Blue Mountain achieves record-breaking run

Los Alamos 11 May 00 Los Alamos' Blue Mountain supercomputer recently set a world record by running 17.8 years of equivalent single-processor computing in just 72 hours. The engineering calculations on the U.S. Department of Energy's supercomputer, analyzed thousands of variables to simulate how well a nuclear weapon and its key components would survive upon impact with the ground. During the three-day period, more than 15,000 engineering simulations that required 10 hours each were executed across 31 of Blue Mountain's 48 SGI Origin 2000 servers, or 65% of the entire machine. Each of the servers contains 128 processors.

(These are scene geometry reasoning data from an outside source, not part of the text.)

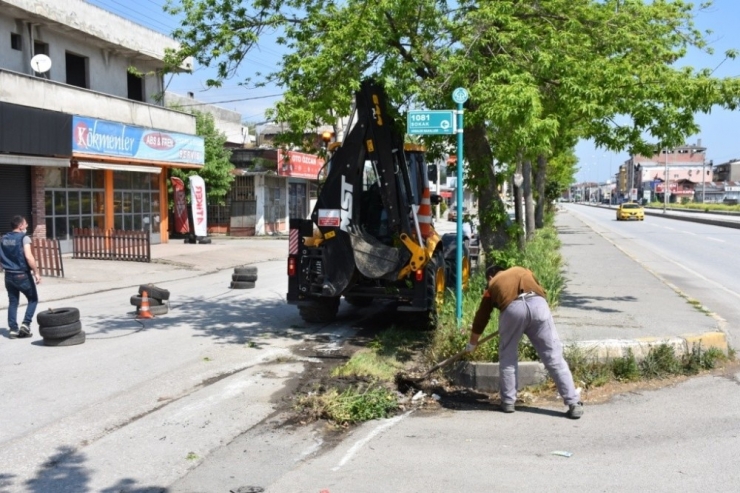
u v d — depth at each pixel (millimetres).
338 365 8117
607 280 13734
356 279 9727
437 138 10312
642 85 9039
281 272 19375
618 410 6117
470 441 5426
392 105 9273
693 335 7758
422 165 10359
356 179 9500
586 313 9477
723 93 9156
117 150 22625
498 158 9773
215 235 35344
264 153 34125
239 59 10203
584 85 8766
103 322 11039
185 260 21625
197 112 33594
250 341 9531
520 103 7953
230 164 33875
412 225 9586
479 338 6957
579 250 22125
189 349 9008
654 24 11211
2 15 20188
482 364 6785
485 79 8578
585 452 5121
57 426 5941
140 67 26969
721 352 7715
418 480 4668
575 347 7070
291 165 35031
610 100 8906
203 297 14062
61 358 8461
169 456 5242
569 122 10062
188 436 5699
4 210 19281
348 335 9969
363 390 6879
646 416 5926
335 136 11406
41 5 20406
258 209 35250
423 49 9547
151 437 5676
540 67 8812
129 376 7625
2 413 6289
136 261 20547
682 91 8953
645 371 7145
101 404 6590
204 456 5242
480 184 10219
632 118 9586
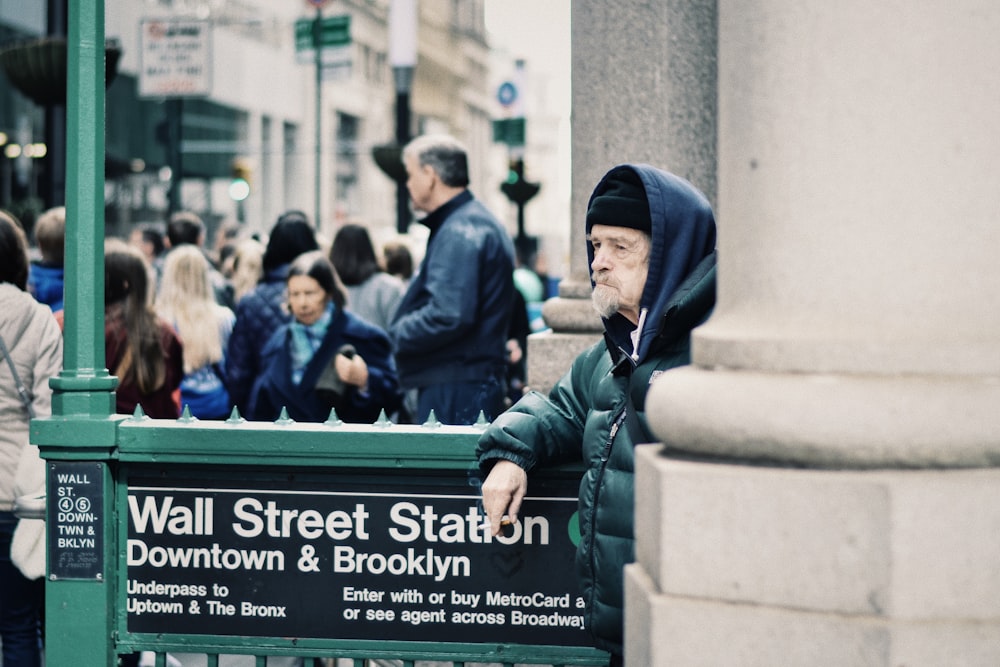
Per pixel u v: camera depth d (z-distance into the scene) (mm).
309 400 5422
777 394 2217
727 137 2414
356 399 5441
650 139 4605
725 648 2219
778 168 2299
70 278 3441
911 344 2203
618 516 2844
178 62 15820
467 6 60781
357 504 3350
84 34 3426
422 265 5445
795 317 2287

The Blue Mountain system, one of the world's fastest supercomputers with a peak speed of 3 Tflop/s, simulates nuclear physics for DOE's Stockpile Stewardship Program to ensure the continued safety, reliability and performance of the nation's nuclear stockpile without underground testing.

The United States suspended underground nuclear testing in 1992 and established the Stockpile Stewardship Program in 1995 to continuously monitor the condition of America's nuclear weapons stockpile, assess the findings, and perform maintenance and refurbishment as needed. A key component of DOE's Stockpile Stewardship Program is the ASCI initiative, designed to accelerate the development of the computational power DOE scientists and engineers need to simulate the complexities of thermonuclear explosions.

DOE's goal through the ASCI program is to meet the Stockpile Stewardship Program's requirements by building a 100 Tflop/s supercomputer with thousands of processors working in tandem by 2004. Working toward that goal, DOE awarded SGI a $120 million contract in 1996 to build the 3 Tflop/s Blue Mountain supercomputer and advanced graphics system.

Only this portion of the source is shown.